Montana’s friendly Battle of the Bands will go on after all.

The University of Montana’s Grizzly Marching Band learned some weeks ago that because of budget cuts, there wouldn’t be money to send it to Bozeman in November to perform at the ‘Cat-Griz football game. The famous cross-state rivalry with the Montana State University Bobcats has become known as the Brawl of the Wild.

Kevin Griggs, UM’s director of athletic bands, tried to come up with the nearly $18,000 it would cost for travel, meals and — the greatest expense of all — buying tickets to the game for 125 band members.

He couldn’t find the money. Last week he let his UM students know, so they wouldn’t find out at the last minute.

The UM student musicians were surprised, Griggs said, but rather than reacting angrily, they were professional and mature. They got together to figure out how to raise the money.

Bridget Stepan, a UM graduate and former Grizzly Marching Band member, started a GoFundMe fundraising campaign online. Within four days, 222 people had donated more than $13,500, surpassing her $10,000 goal. In addition, several individuals offered funds through the UM Foundation.

With several weeks to go before the Nov. 18 game, Griggs said Monday, “I think it’s safe to say we’ll probably go.”

Griggs said the support the Grizzly band received has been overwhelming. “Seeing how people stepped up to maintain the tradition is pretty amazing,” he said.

Among those lending support to the GoFundMe campaign were a handful of MSU fans. One woman wrote: “We are Bobcats and donating because it is important to have both bands always a part of Cat/Griz!” Another posted: “MSU tuba player is happy to see you reached your goal.”

Just as happy was Nathan Stark, MSU’s director of bands and leader of the 160-member Spirit of the West Marching Band.

“I’m excited,” Stark said. “I love it when two bands can get together. It’s a great camaraderie.”

Students enjoy it because they get to see friends from high school or sometimes siblings who attend the other school, he said.

For the halftime performance, the visiting marching band plays part of its show, and then the home band plays part of its show. For the finale, the two marching bands join together on the field to play a single tune, which this year is Green Day’s “Holiday.”

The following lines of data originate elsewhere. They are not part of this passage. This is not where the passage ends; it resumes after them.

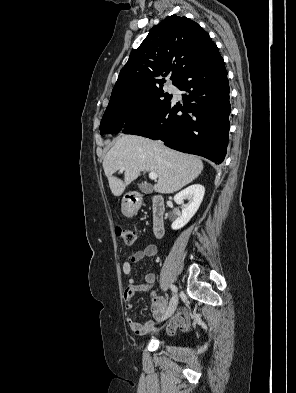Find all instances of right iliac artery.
I'll list each match as a JSON object with an SVG mask.
<instances>
[{
	"label": "right iliac artery",
	"instance_id": "obj_1",
	"mask_svg": "<svg viewBox=\"0 0 296 393\" xmlns=\"http://www.w3.org/2000/svg\"><path fill=\"white\" fill-rule=\"evenodd\" d=\"M170 288L173 292H177V287L175 285H171Z\"/></svg>",
	"mask_w": 296,
	"mask_h": 393
}]
</instances>
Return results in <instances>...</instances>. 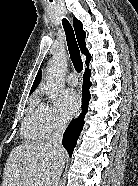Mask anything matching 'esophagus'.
Here are the masks:
<instances>
[{"label": "esophagus", "mask_w": 138, "mask_h": 186, "mask_svg": "<svg viewBox=\"0 0 138 186\" xmlns=\"http://www.w3.org/2000/svg\"><path fill=\"white\" fill-rule=\"evenodd\" d=\"M81 112H82V105L80 104V107H79V110L77 112L76 118L79 117V115L81 114Z\"/></svg>", "instance_id": "esophagus-1"}]
</instances>
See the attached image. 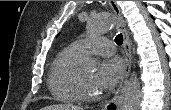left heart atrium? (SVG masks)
<instances>
[{"mask_svg": "<svg viewBox=\"0 0 171 110\" xmlns=\"http://www.w3.org/2000/svg\"><path fill=\"white\" fill-rule=\"evenodd\" d=\"M124 71V64L119 58L104 60L94 74V85L99 91L112 89L120 80Z\"/></svg>", "mask_w": 171, "mask_h": 110, "instance_id": "39dd6f15", "label": "left heart atrium"}]
</instances>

“That’s my favorite thing,” Stark said. “Suddenly there’s a band of 300 on the field. It’s pretty exciting to hear 45 trumpets and 16 snare drums.”

MSU drum major Kendra Hergett, 20, a junior bio-engineering major from Florence, said she felt “really upset … really sad” when she first heard that the Grizzly band might not make it to the ‘Cat-Griz game. It’s one of the few chances the students get to play with another band.

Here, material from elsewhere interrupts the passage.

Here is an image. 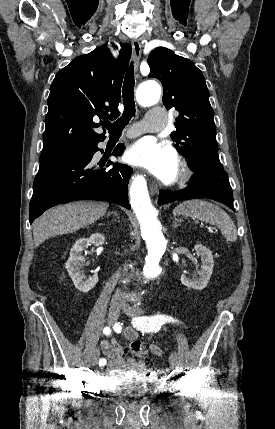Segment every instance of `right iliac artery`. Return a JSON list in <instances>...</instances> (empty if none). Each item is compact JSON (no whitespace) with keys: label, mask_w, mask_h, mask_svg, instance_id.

“Our band is trying to get donations together today, to donate on behalf of the entire band,” Hergett said.

Before the ‘Cat-Griz game starts, the two bands warm up outside the stadium by taking turns playing for each other. Hergett said musicians often compliment each other.

In the clarinet section, she said, “We’d exchange cookies and banana bread.”

So while the game brings out a fierce competition among football fans, occasionally veering into nastiness, that’s not true among the musicians.

“With the bands it's really not a rivalry thing,” Hergett said. “We love each other.”

Griggs said it’s not unusual to make the visiting band buy tickets to the game — it depends on the school and the conference. Some schools allot a certain number of seats for visiting bands, he said. That’s an idea he’d like to work on next.